The University of Illinois Ambulance Unit in World War I
- Duration:Temporary
- Location:Whitten Featured Object Case
(date) 9/16/2014–12/7/2014
Although the United States officially entered World War I on April 6, 1917, American volunteers eager to help in the war effort found earlier methods of entry. One was to join medical units stationed across Europe via the American Ambulance Field Service. UIUC alumnus Christian “Chris” Gross, Class of 1917, solicited donations and gathered 24 volunteers to form a U of I Ambulance Unit. They went to France for training and service, with the majority assigned to Sanitation Section (SSU) 65. The Section was located 10–12 miles back from the front lines near Chemin des Dames, a site of major action shortly before the men’s arrival in June 1917. Injured soldiers were prepped with field dressings and taken by stretcherbearers to the “place de secours” approximately one mile back from the front. The SSU retrieved the injured from here and took them to the field hospital. This daring work led to the Unit’s receipt of the Croix de Guerre from the French Army .Once America joined the war, several of the original volunteers returned for assignment in the U.S. military.
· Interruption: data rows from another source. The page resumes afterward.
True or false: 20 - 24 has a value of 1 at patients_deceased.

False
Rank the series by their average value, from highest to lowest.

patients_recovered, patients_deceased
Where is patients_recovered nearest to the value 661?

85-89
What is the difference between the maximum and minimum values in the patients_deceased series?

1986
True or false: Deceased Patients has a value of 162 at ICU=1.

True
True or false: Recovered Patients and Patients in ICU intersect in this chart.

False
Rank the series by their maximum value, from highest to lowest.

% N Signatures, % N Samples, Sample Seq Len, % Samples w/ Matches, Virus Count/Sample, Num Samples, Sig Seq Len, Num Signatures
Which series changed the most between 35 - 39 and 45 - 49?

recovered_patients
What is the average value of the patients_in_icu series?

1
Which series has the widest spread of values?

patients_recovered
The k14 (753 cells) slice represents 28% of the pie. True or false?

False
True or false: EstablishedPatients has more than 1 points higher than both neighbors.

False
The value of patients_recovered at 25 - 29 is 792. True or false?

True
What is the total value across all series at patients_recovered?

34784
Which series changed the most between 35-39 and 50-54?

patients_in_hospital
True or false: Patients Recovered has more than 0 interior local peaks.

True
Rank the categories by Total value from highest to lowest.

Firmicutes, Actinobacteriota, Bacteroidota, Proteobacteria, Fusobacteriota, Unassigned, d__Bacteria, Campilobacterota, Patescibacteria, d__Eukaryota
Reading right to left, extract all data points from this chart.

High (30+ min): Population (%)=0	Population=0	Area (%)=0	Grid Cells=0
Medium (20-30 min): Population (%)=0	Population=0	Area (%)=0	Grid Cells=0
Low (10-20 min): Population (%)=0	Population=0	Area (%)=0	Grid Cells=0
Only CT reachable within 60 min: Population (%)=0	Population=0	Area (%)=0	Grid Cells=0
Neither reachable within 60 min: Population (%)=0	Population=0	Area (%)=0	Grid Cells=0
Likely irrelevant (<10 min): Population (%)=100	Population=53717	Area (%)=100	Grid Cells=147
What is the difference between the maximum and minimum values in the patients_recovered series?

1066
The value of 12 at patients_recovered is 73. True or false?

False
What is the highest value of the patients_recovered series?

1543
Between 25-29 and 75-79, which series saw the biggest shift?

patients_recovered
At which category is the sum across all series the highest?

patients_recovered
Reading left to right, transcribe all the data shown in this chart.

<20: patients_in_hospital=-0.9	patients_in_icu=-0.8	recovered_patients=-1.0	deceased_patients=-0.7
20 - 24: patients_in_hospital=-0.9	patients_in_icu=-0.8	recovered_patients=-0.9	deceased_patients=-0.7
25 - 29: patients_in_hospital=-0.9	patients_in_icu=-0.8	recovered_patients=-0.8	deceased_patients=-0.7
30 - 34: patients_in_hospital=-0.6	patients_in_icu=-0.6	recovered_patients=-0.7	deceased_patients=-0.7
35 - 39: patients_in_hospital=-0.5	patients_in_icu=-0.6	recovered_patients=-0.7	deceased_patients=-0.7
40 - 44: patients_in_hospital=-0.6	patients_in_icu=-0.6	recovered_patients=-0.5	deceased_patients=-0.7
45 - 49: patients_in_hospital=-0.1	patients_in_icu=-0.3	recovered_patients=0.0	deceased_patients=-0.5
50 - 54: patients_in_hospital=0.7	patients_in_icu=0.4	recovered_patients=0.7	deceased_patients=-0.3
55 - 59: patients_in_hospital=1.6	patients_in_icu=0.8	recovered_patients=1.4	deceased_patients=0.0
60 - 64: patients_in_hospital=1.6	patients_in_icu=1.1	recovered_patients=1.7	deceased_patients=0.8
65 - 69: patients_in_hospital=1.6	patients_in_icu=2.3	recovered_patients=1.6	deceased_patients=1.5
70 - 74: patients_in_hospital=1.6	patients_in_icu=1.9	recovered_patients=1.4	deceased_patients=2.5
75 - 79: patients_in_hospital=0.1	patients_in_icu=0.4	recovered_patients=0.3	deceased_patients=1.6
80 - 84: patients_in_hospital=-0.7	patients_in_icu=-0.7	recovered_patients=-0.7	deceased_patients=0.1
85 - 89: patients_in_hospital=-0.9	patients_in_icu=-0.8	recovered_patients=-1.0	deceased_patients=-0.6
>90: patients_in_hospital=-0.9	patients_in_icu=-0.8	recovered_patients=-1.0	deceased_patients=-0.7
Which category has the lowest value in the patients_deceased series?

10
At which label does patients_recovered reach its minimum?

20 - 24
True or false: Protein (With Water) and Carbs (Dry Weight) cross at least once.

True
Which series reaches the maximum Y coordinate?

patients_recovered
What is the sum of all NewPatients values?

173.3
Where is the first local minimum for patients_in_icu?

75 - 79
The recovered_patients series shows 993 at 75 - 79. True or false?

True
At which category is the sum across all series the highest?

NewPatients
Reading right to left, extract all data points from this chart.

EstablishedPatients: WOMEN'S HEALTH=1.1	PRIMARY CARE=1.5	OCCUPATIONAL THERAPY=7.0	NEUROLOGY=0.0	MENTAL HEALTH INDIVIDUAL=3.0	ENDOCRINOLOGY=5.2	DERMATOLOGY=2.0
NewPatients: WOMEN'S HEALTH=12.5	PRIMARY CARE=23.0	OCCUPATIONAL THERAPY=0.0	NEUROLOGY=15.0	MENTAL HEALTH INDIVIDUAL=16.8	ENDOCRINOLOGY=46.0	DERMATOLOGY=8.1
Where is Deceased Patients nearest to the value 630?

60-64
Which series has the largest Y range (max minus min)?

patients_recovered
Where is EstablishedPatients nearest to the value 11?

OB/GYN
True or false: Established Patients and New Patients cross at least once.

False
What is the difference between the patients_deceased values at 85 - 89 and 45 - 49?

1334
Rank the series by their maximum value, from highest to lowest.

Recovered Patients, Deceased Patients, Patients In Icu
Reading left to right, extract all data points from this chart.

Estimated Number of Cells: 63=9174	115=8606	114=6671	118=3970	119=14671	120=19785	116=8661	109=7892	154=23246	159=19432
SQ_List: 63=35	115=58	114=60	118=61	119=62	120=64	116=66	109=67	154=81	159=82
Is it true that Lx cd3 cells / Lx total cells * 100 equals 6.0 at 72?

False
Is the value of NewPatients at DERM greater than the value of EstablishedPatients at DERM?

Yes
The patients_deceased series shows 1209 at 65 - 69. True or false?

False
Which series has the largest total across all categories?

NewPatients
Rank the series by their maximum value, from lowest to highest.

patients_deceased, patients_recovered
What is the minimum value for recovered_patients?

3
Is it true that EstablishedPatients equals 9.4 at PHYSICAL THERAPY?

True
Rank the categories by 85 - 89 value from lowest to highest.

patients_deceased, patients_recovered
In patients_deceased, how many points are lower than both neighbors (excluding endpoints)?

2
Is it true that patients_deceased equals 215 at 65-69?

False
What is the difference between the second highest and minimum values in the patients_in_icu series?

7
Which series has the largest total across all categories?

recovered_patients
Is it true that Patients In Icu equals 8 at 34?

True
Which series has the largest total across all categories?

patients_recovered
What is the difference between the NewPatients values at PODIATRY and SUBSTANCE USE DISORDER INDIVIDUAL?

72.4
Ambulance Unit volunteers wrote of their experience in articles for the Illio and the Daily Illini. Though lighthearted in tone, they belie the serious danger revealed in letters home and to the Dean of Students. These often express a horror of the realities of war and a strong desire that none of their fellow students follow in their footsteps.
After the War, Chris Gross brought back souvenirs of the Unit’s activity as well as war trophies. These objects were displayed at the University Library and later donated to the Museum of European Cultures. For all soldiers on this battlefront, common tools of the trade included mess kits, field dressings, maps and compasses, helmets, identifications tags, and gas masks.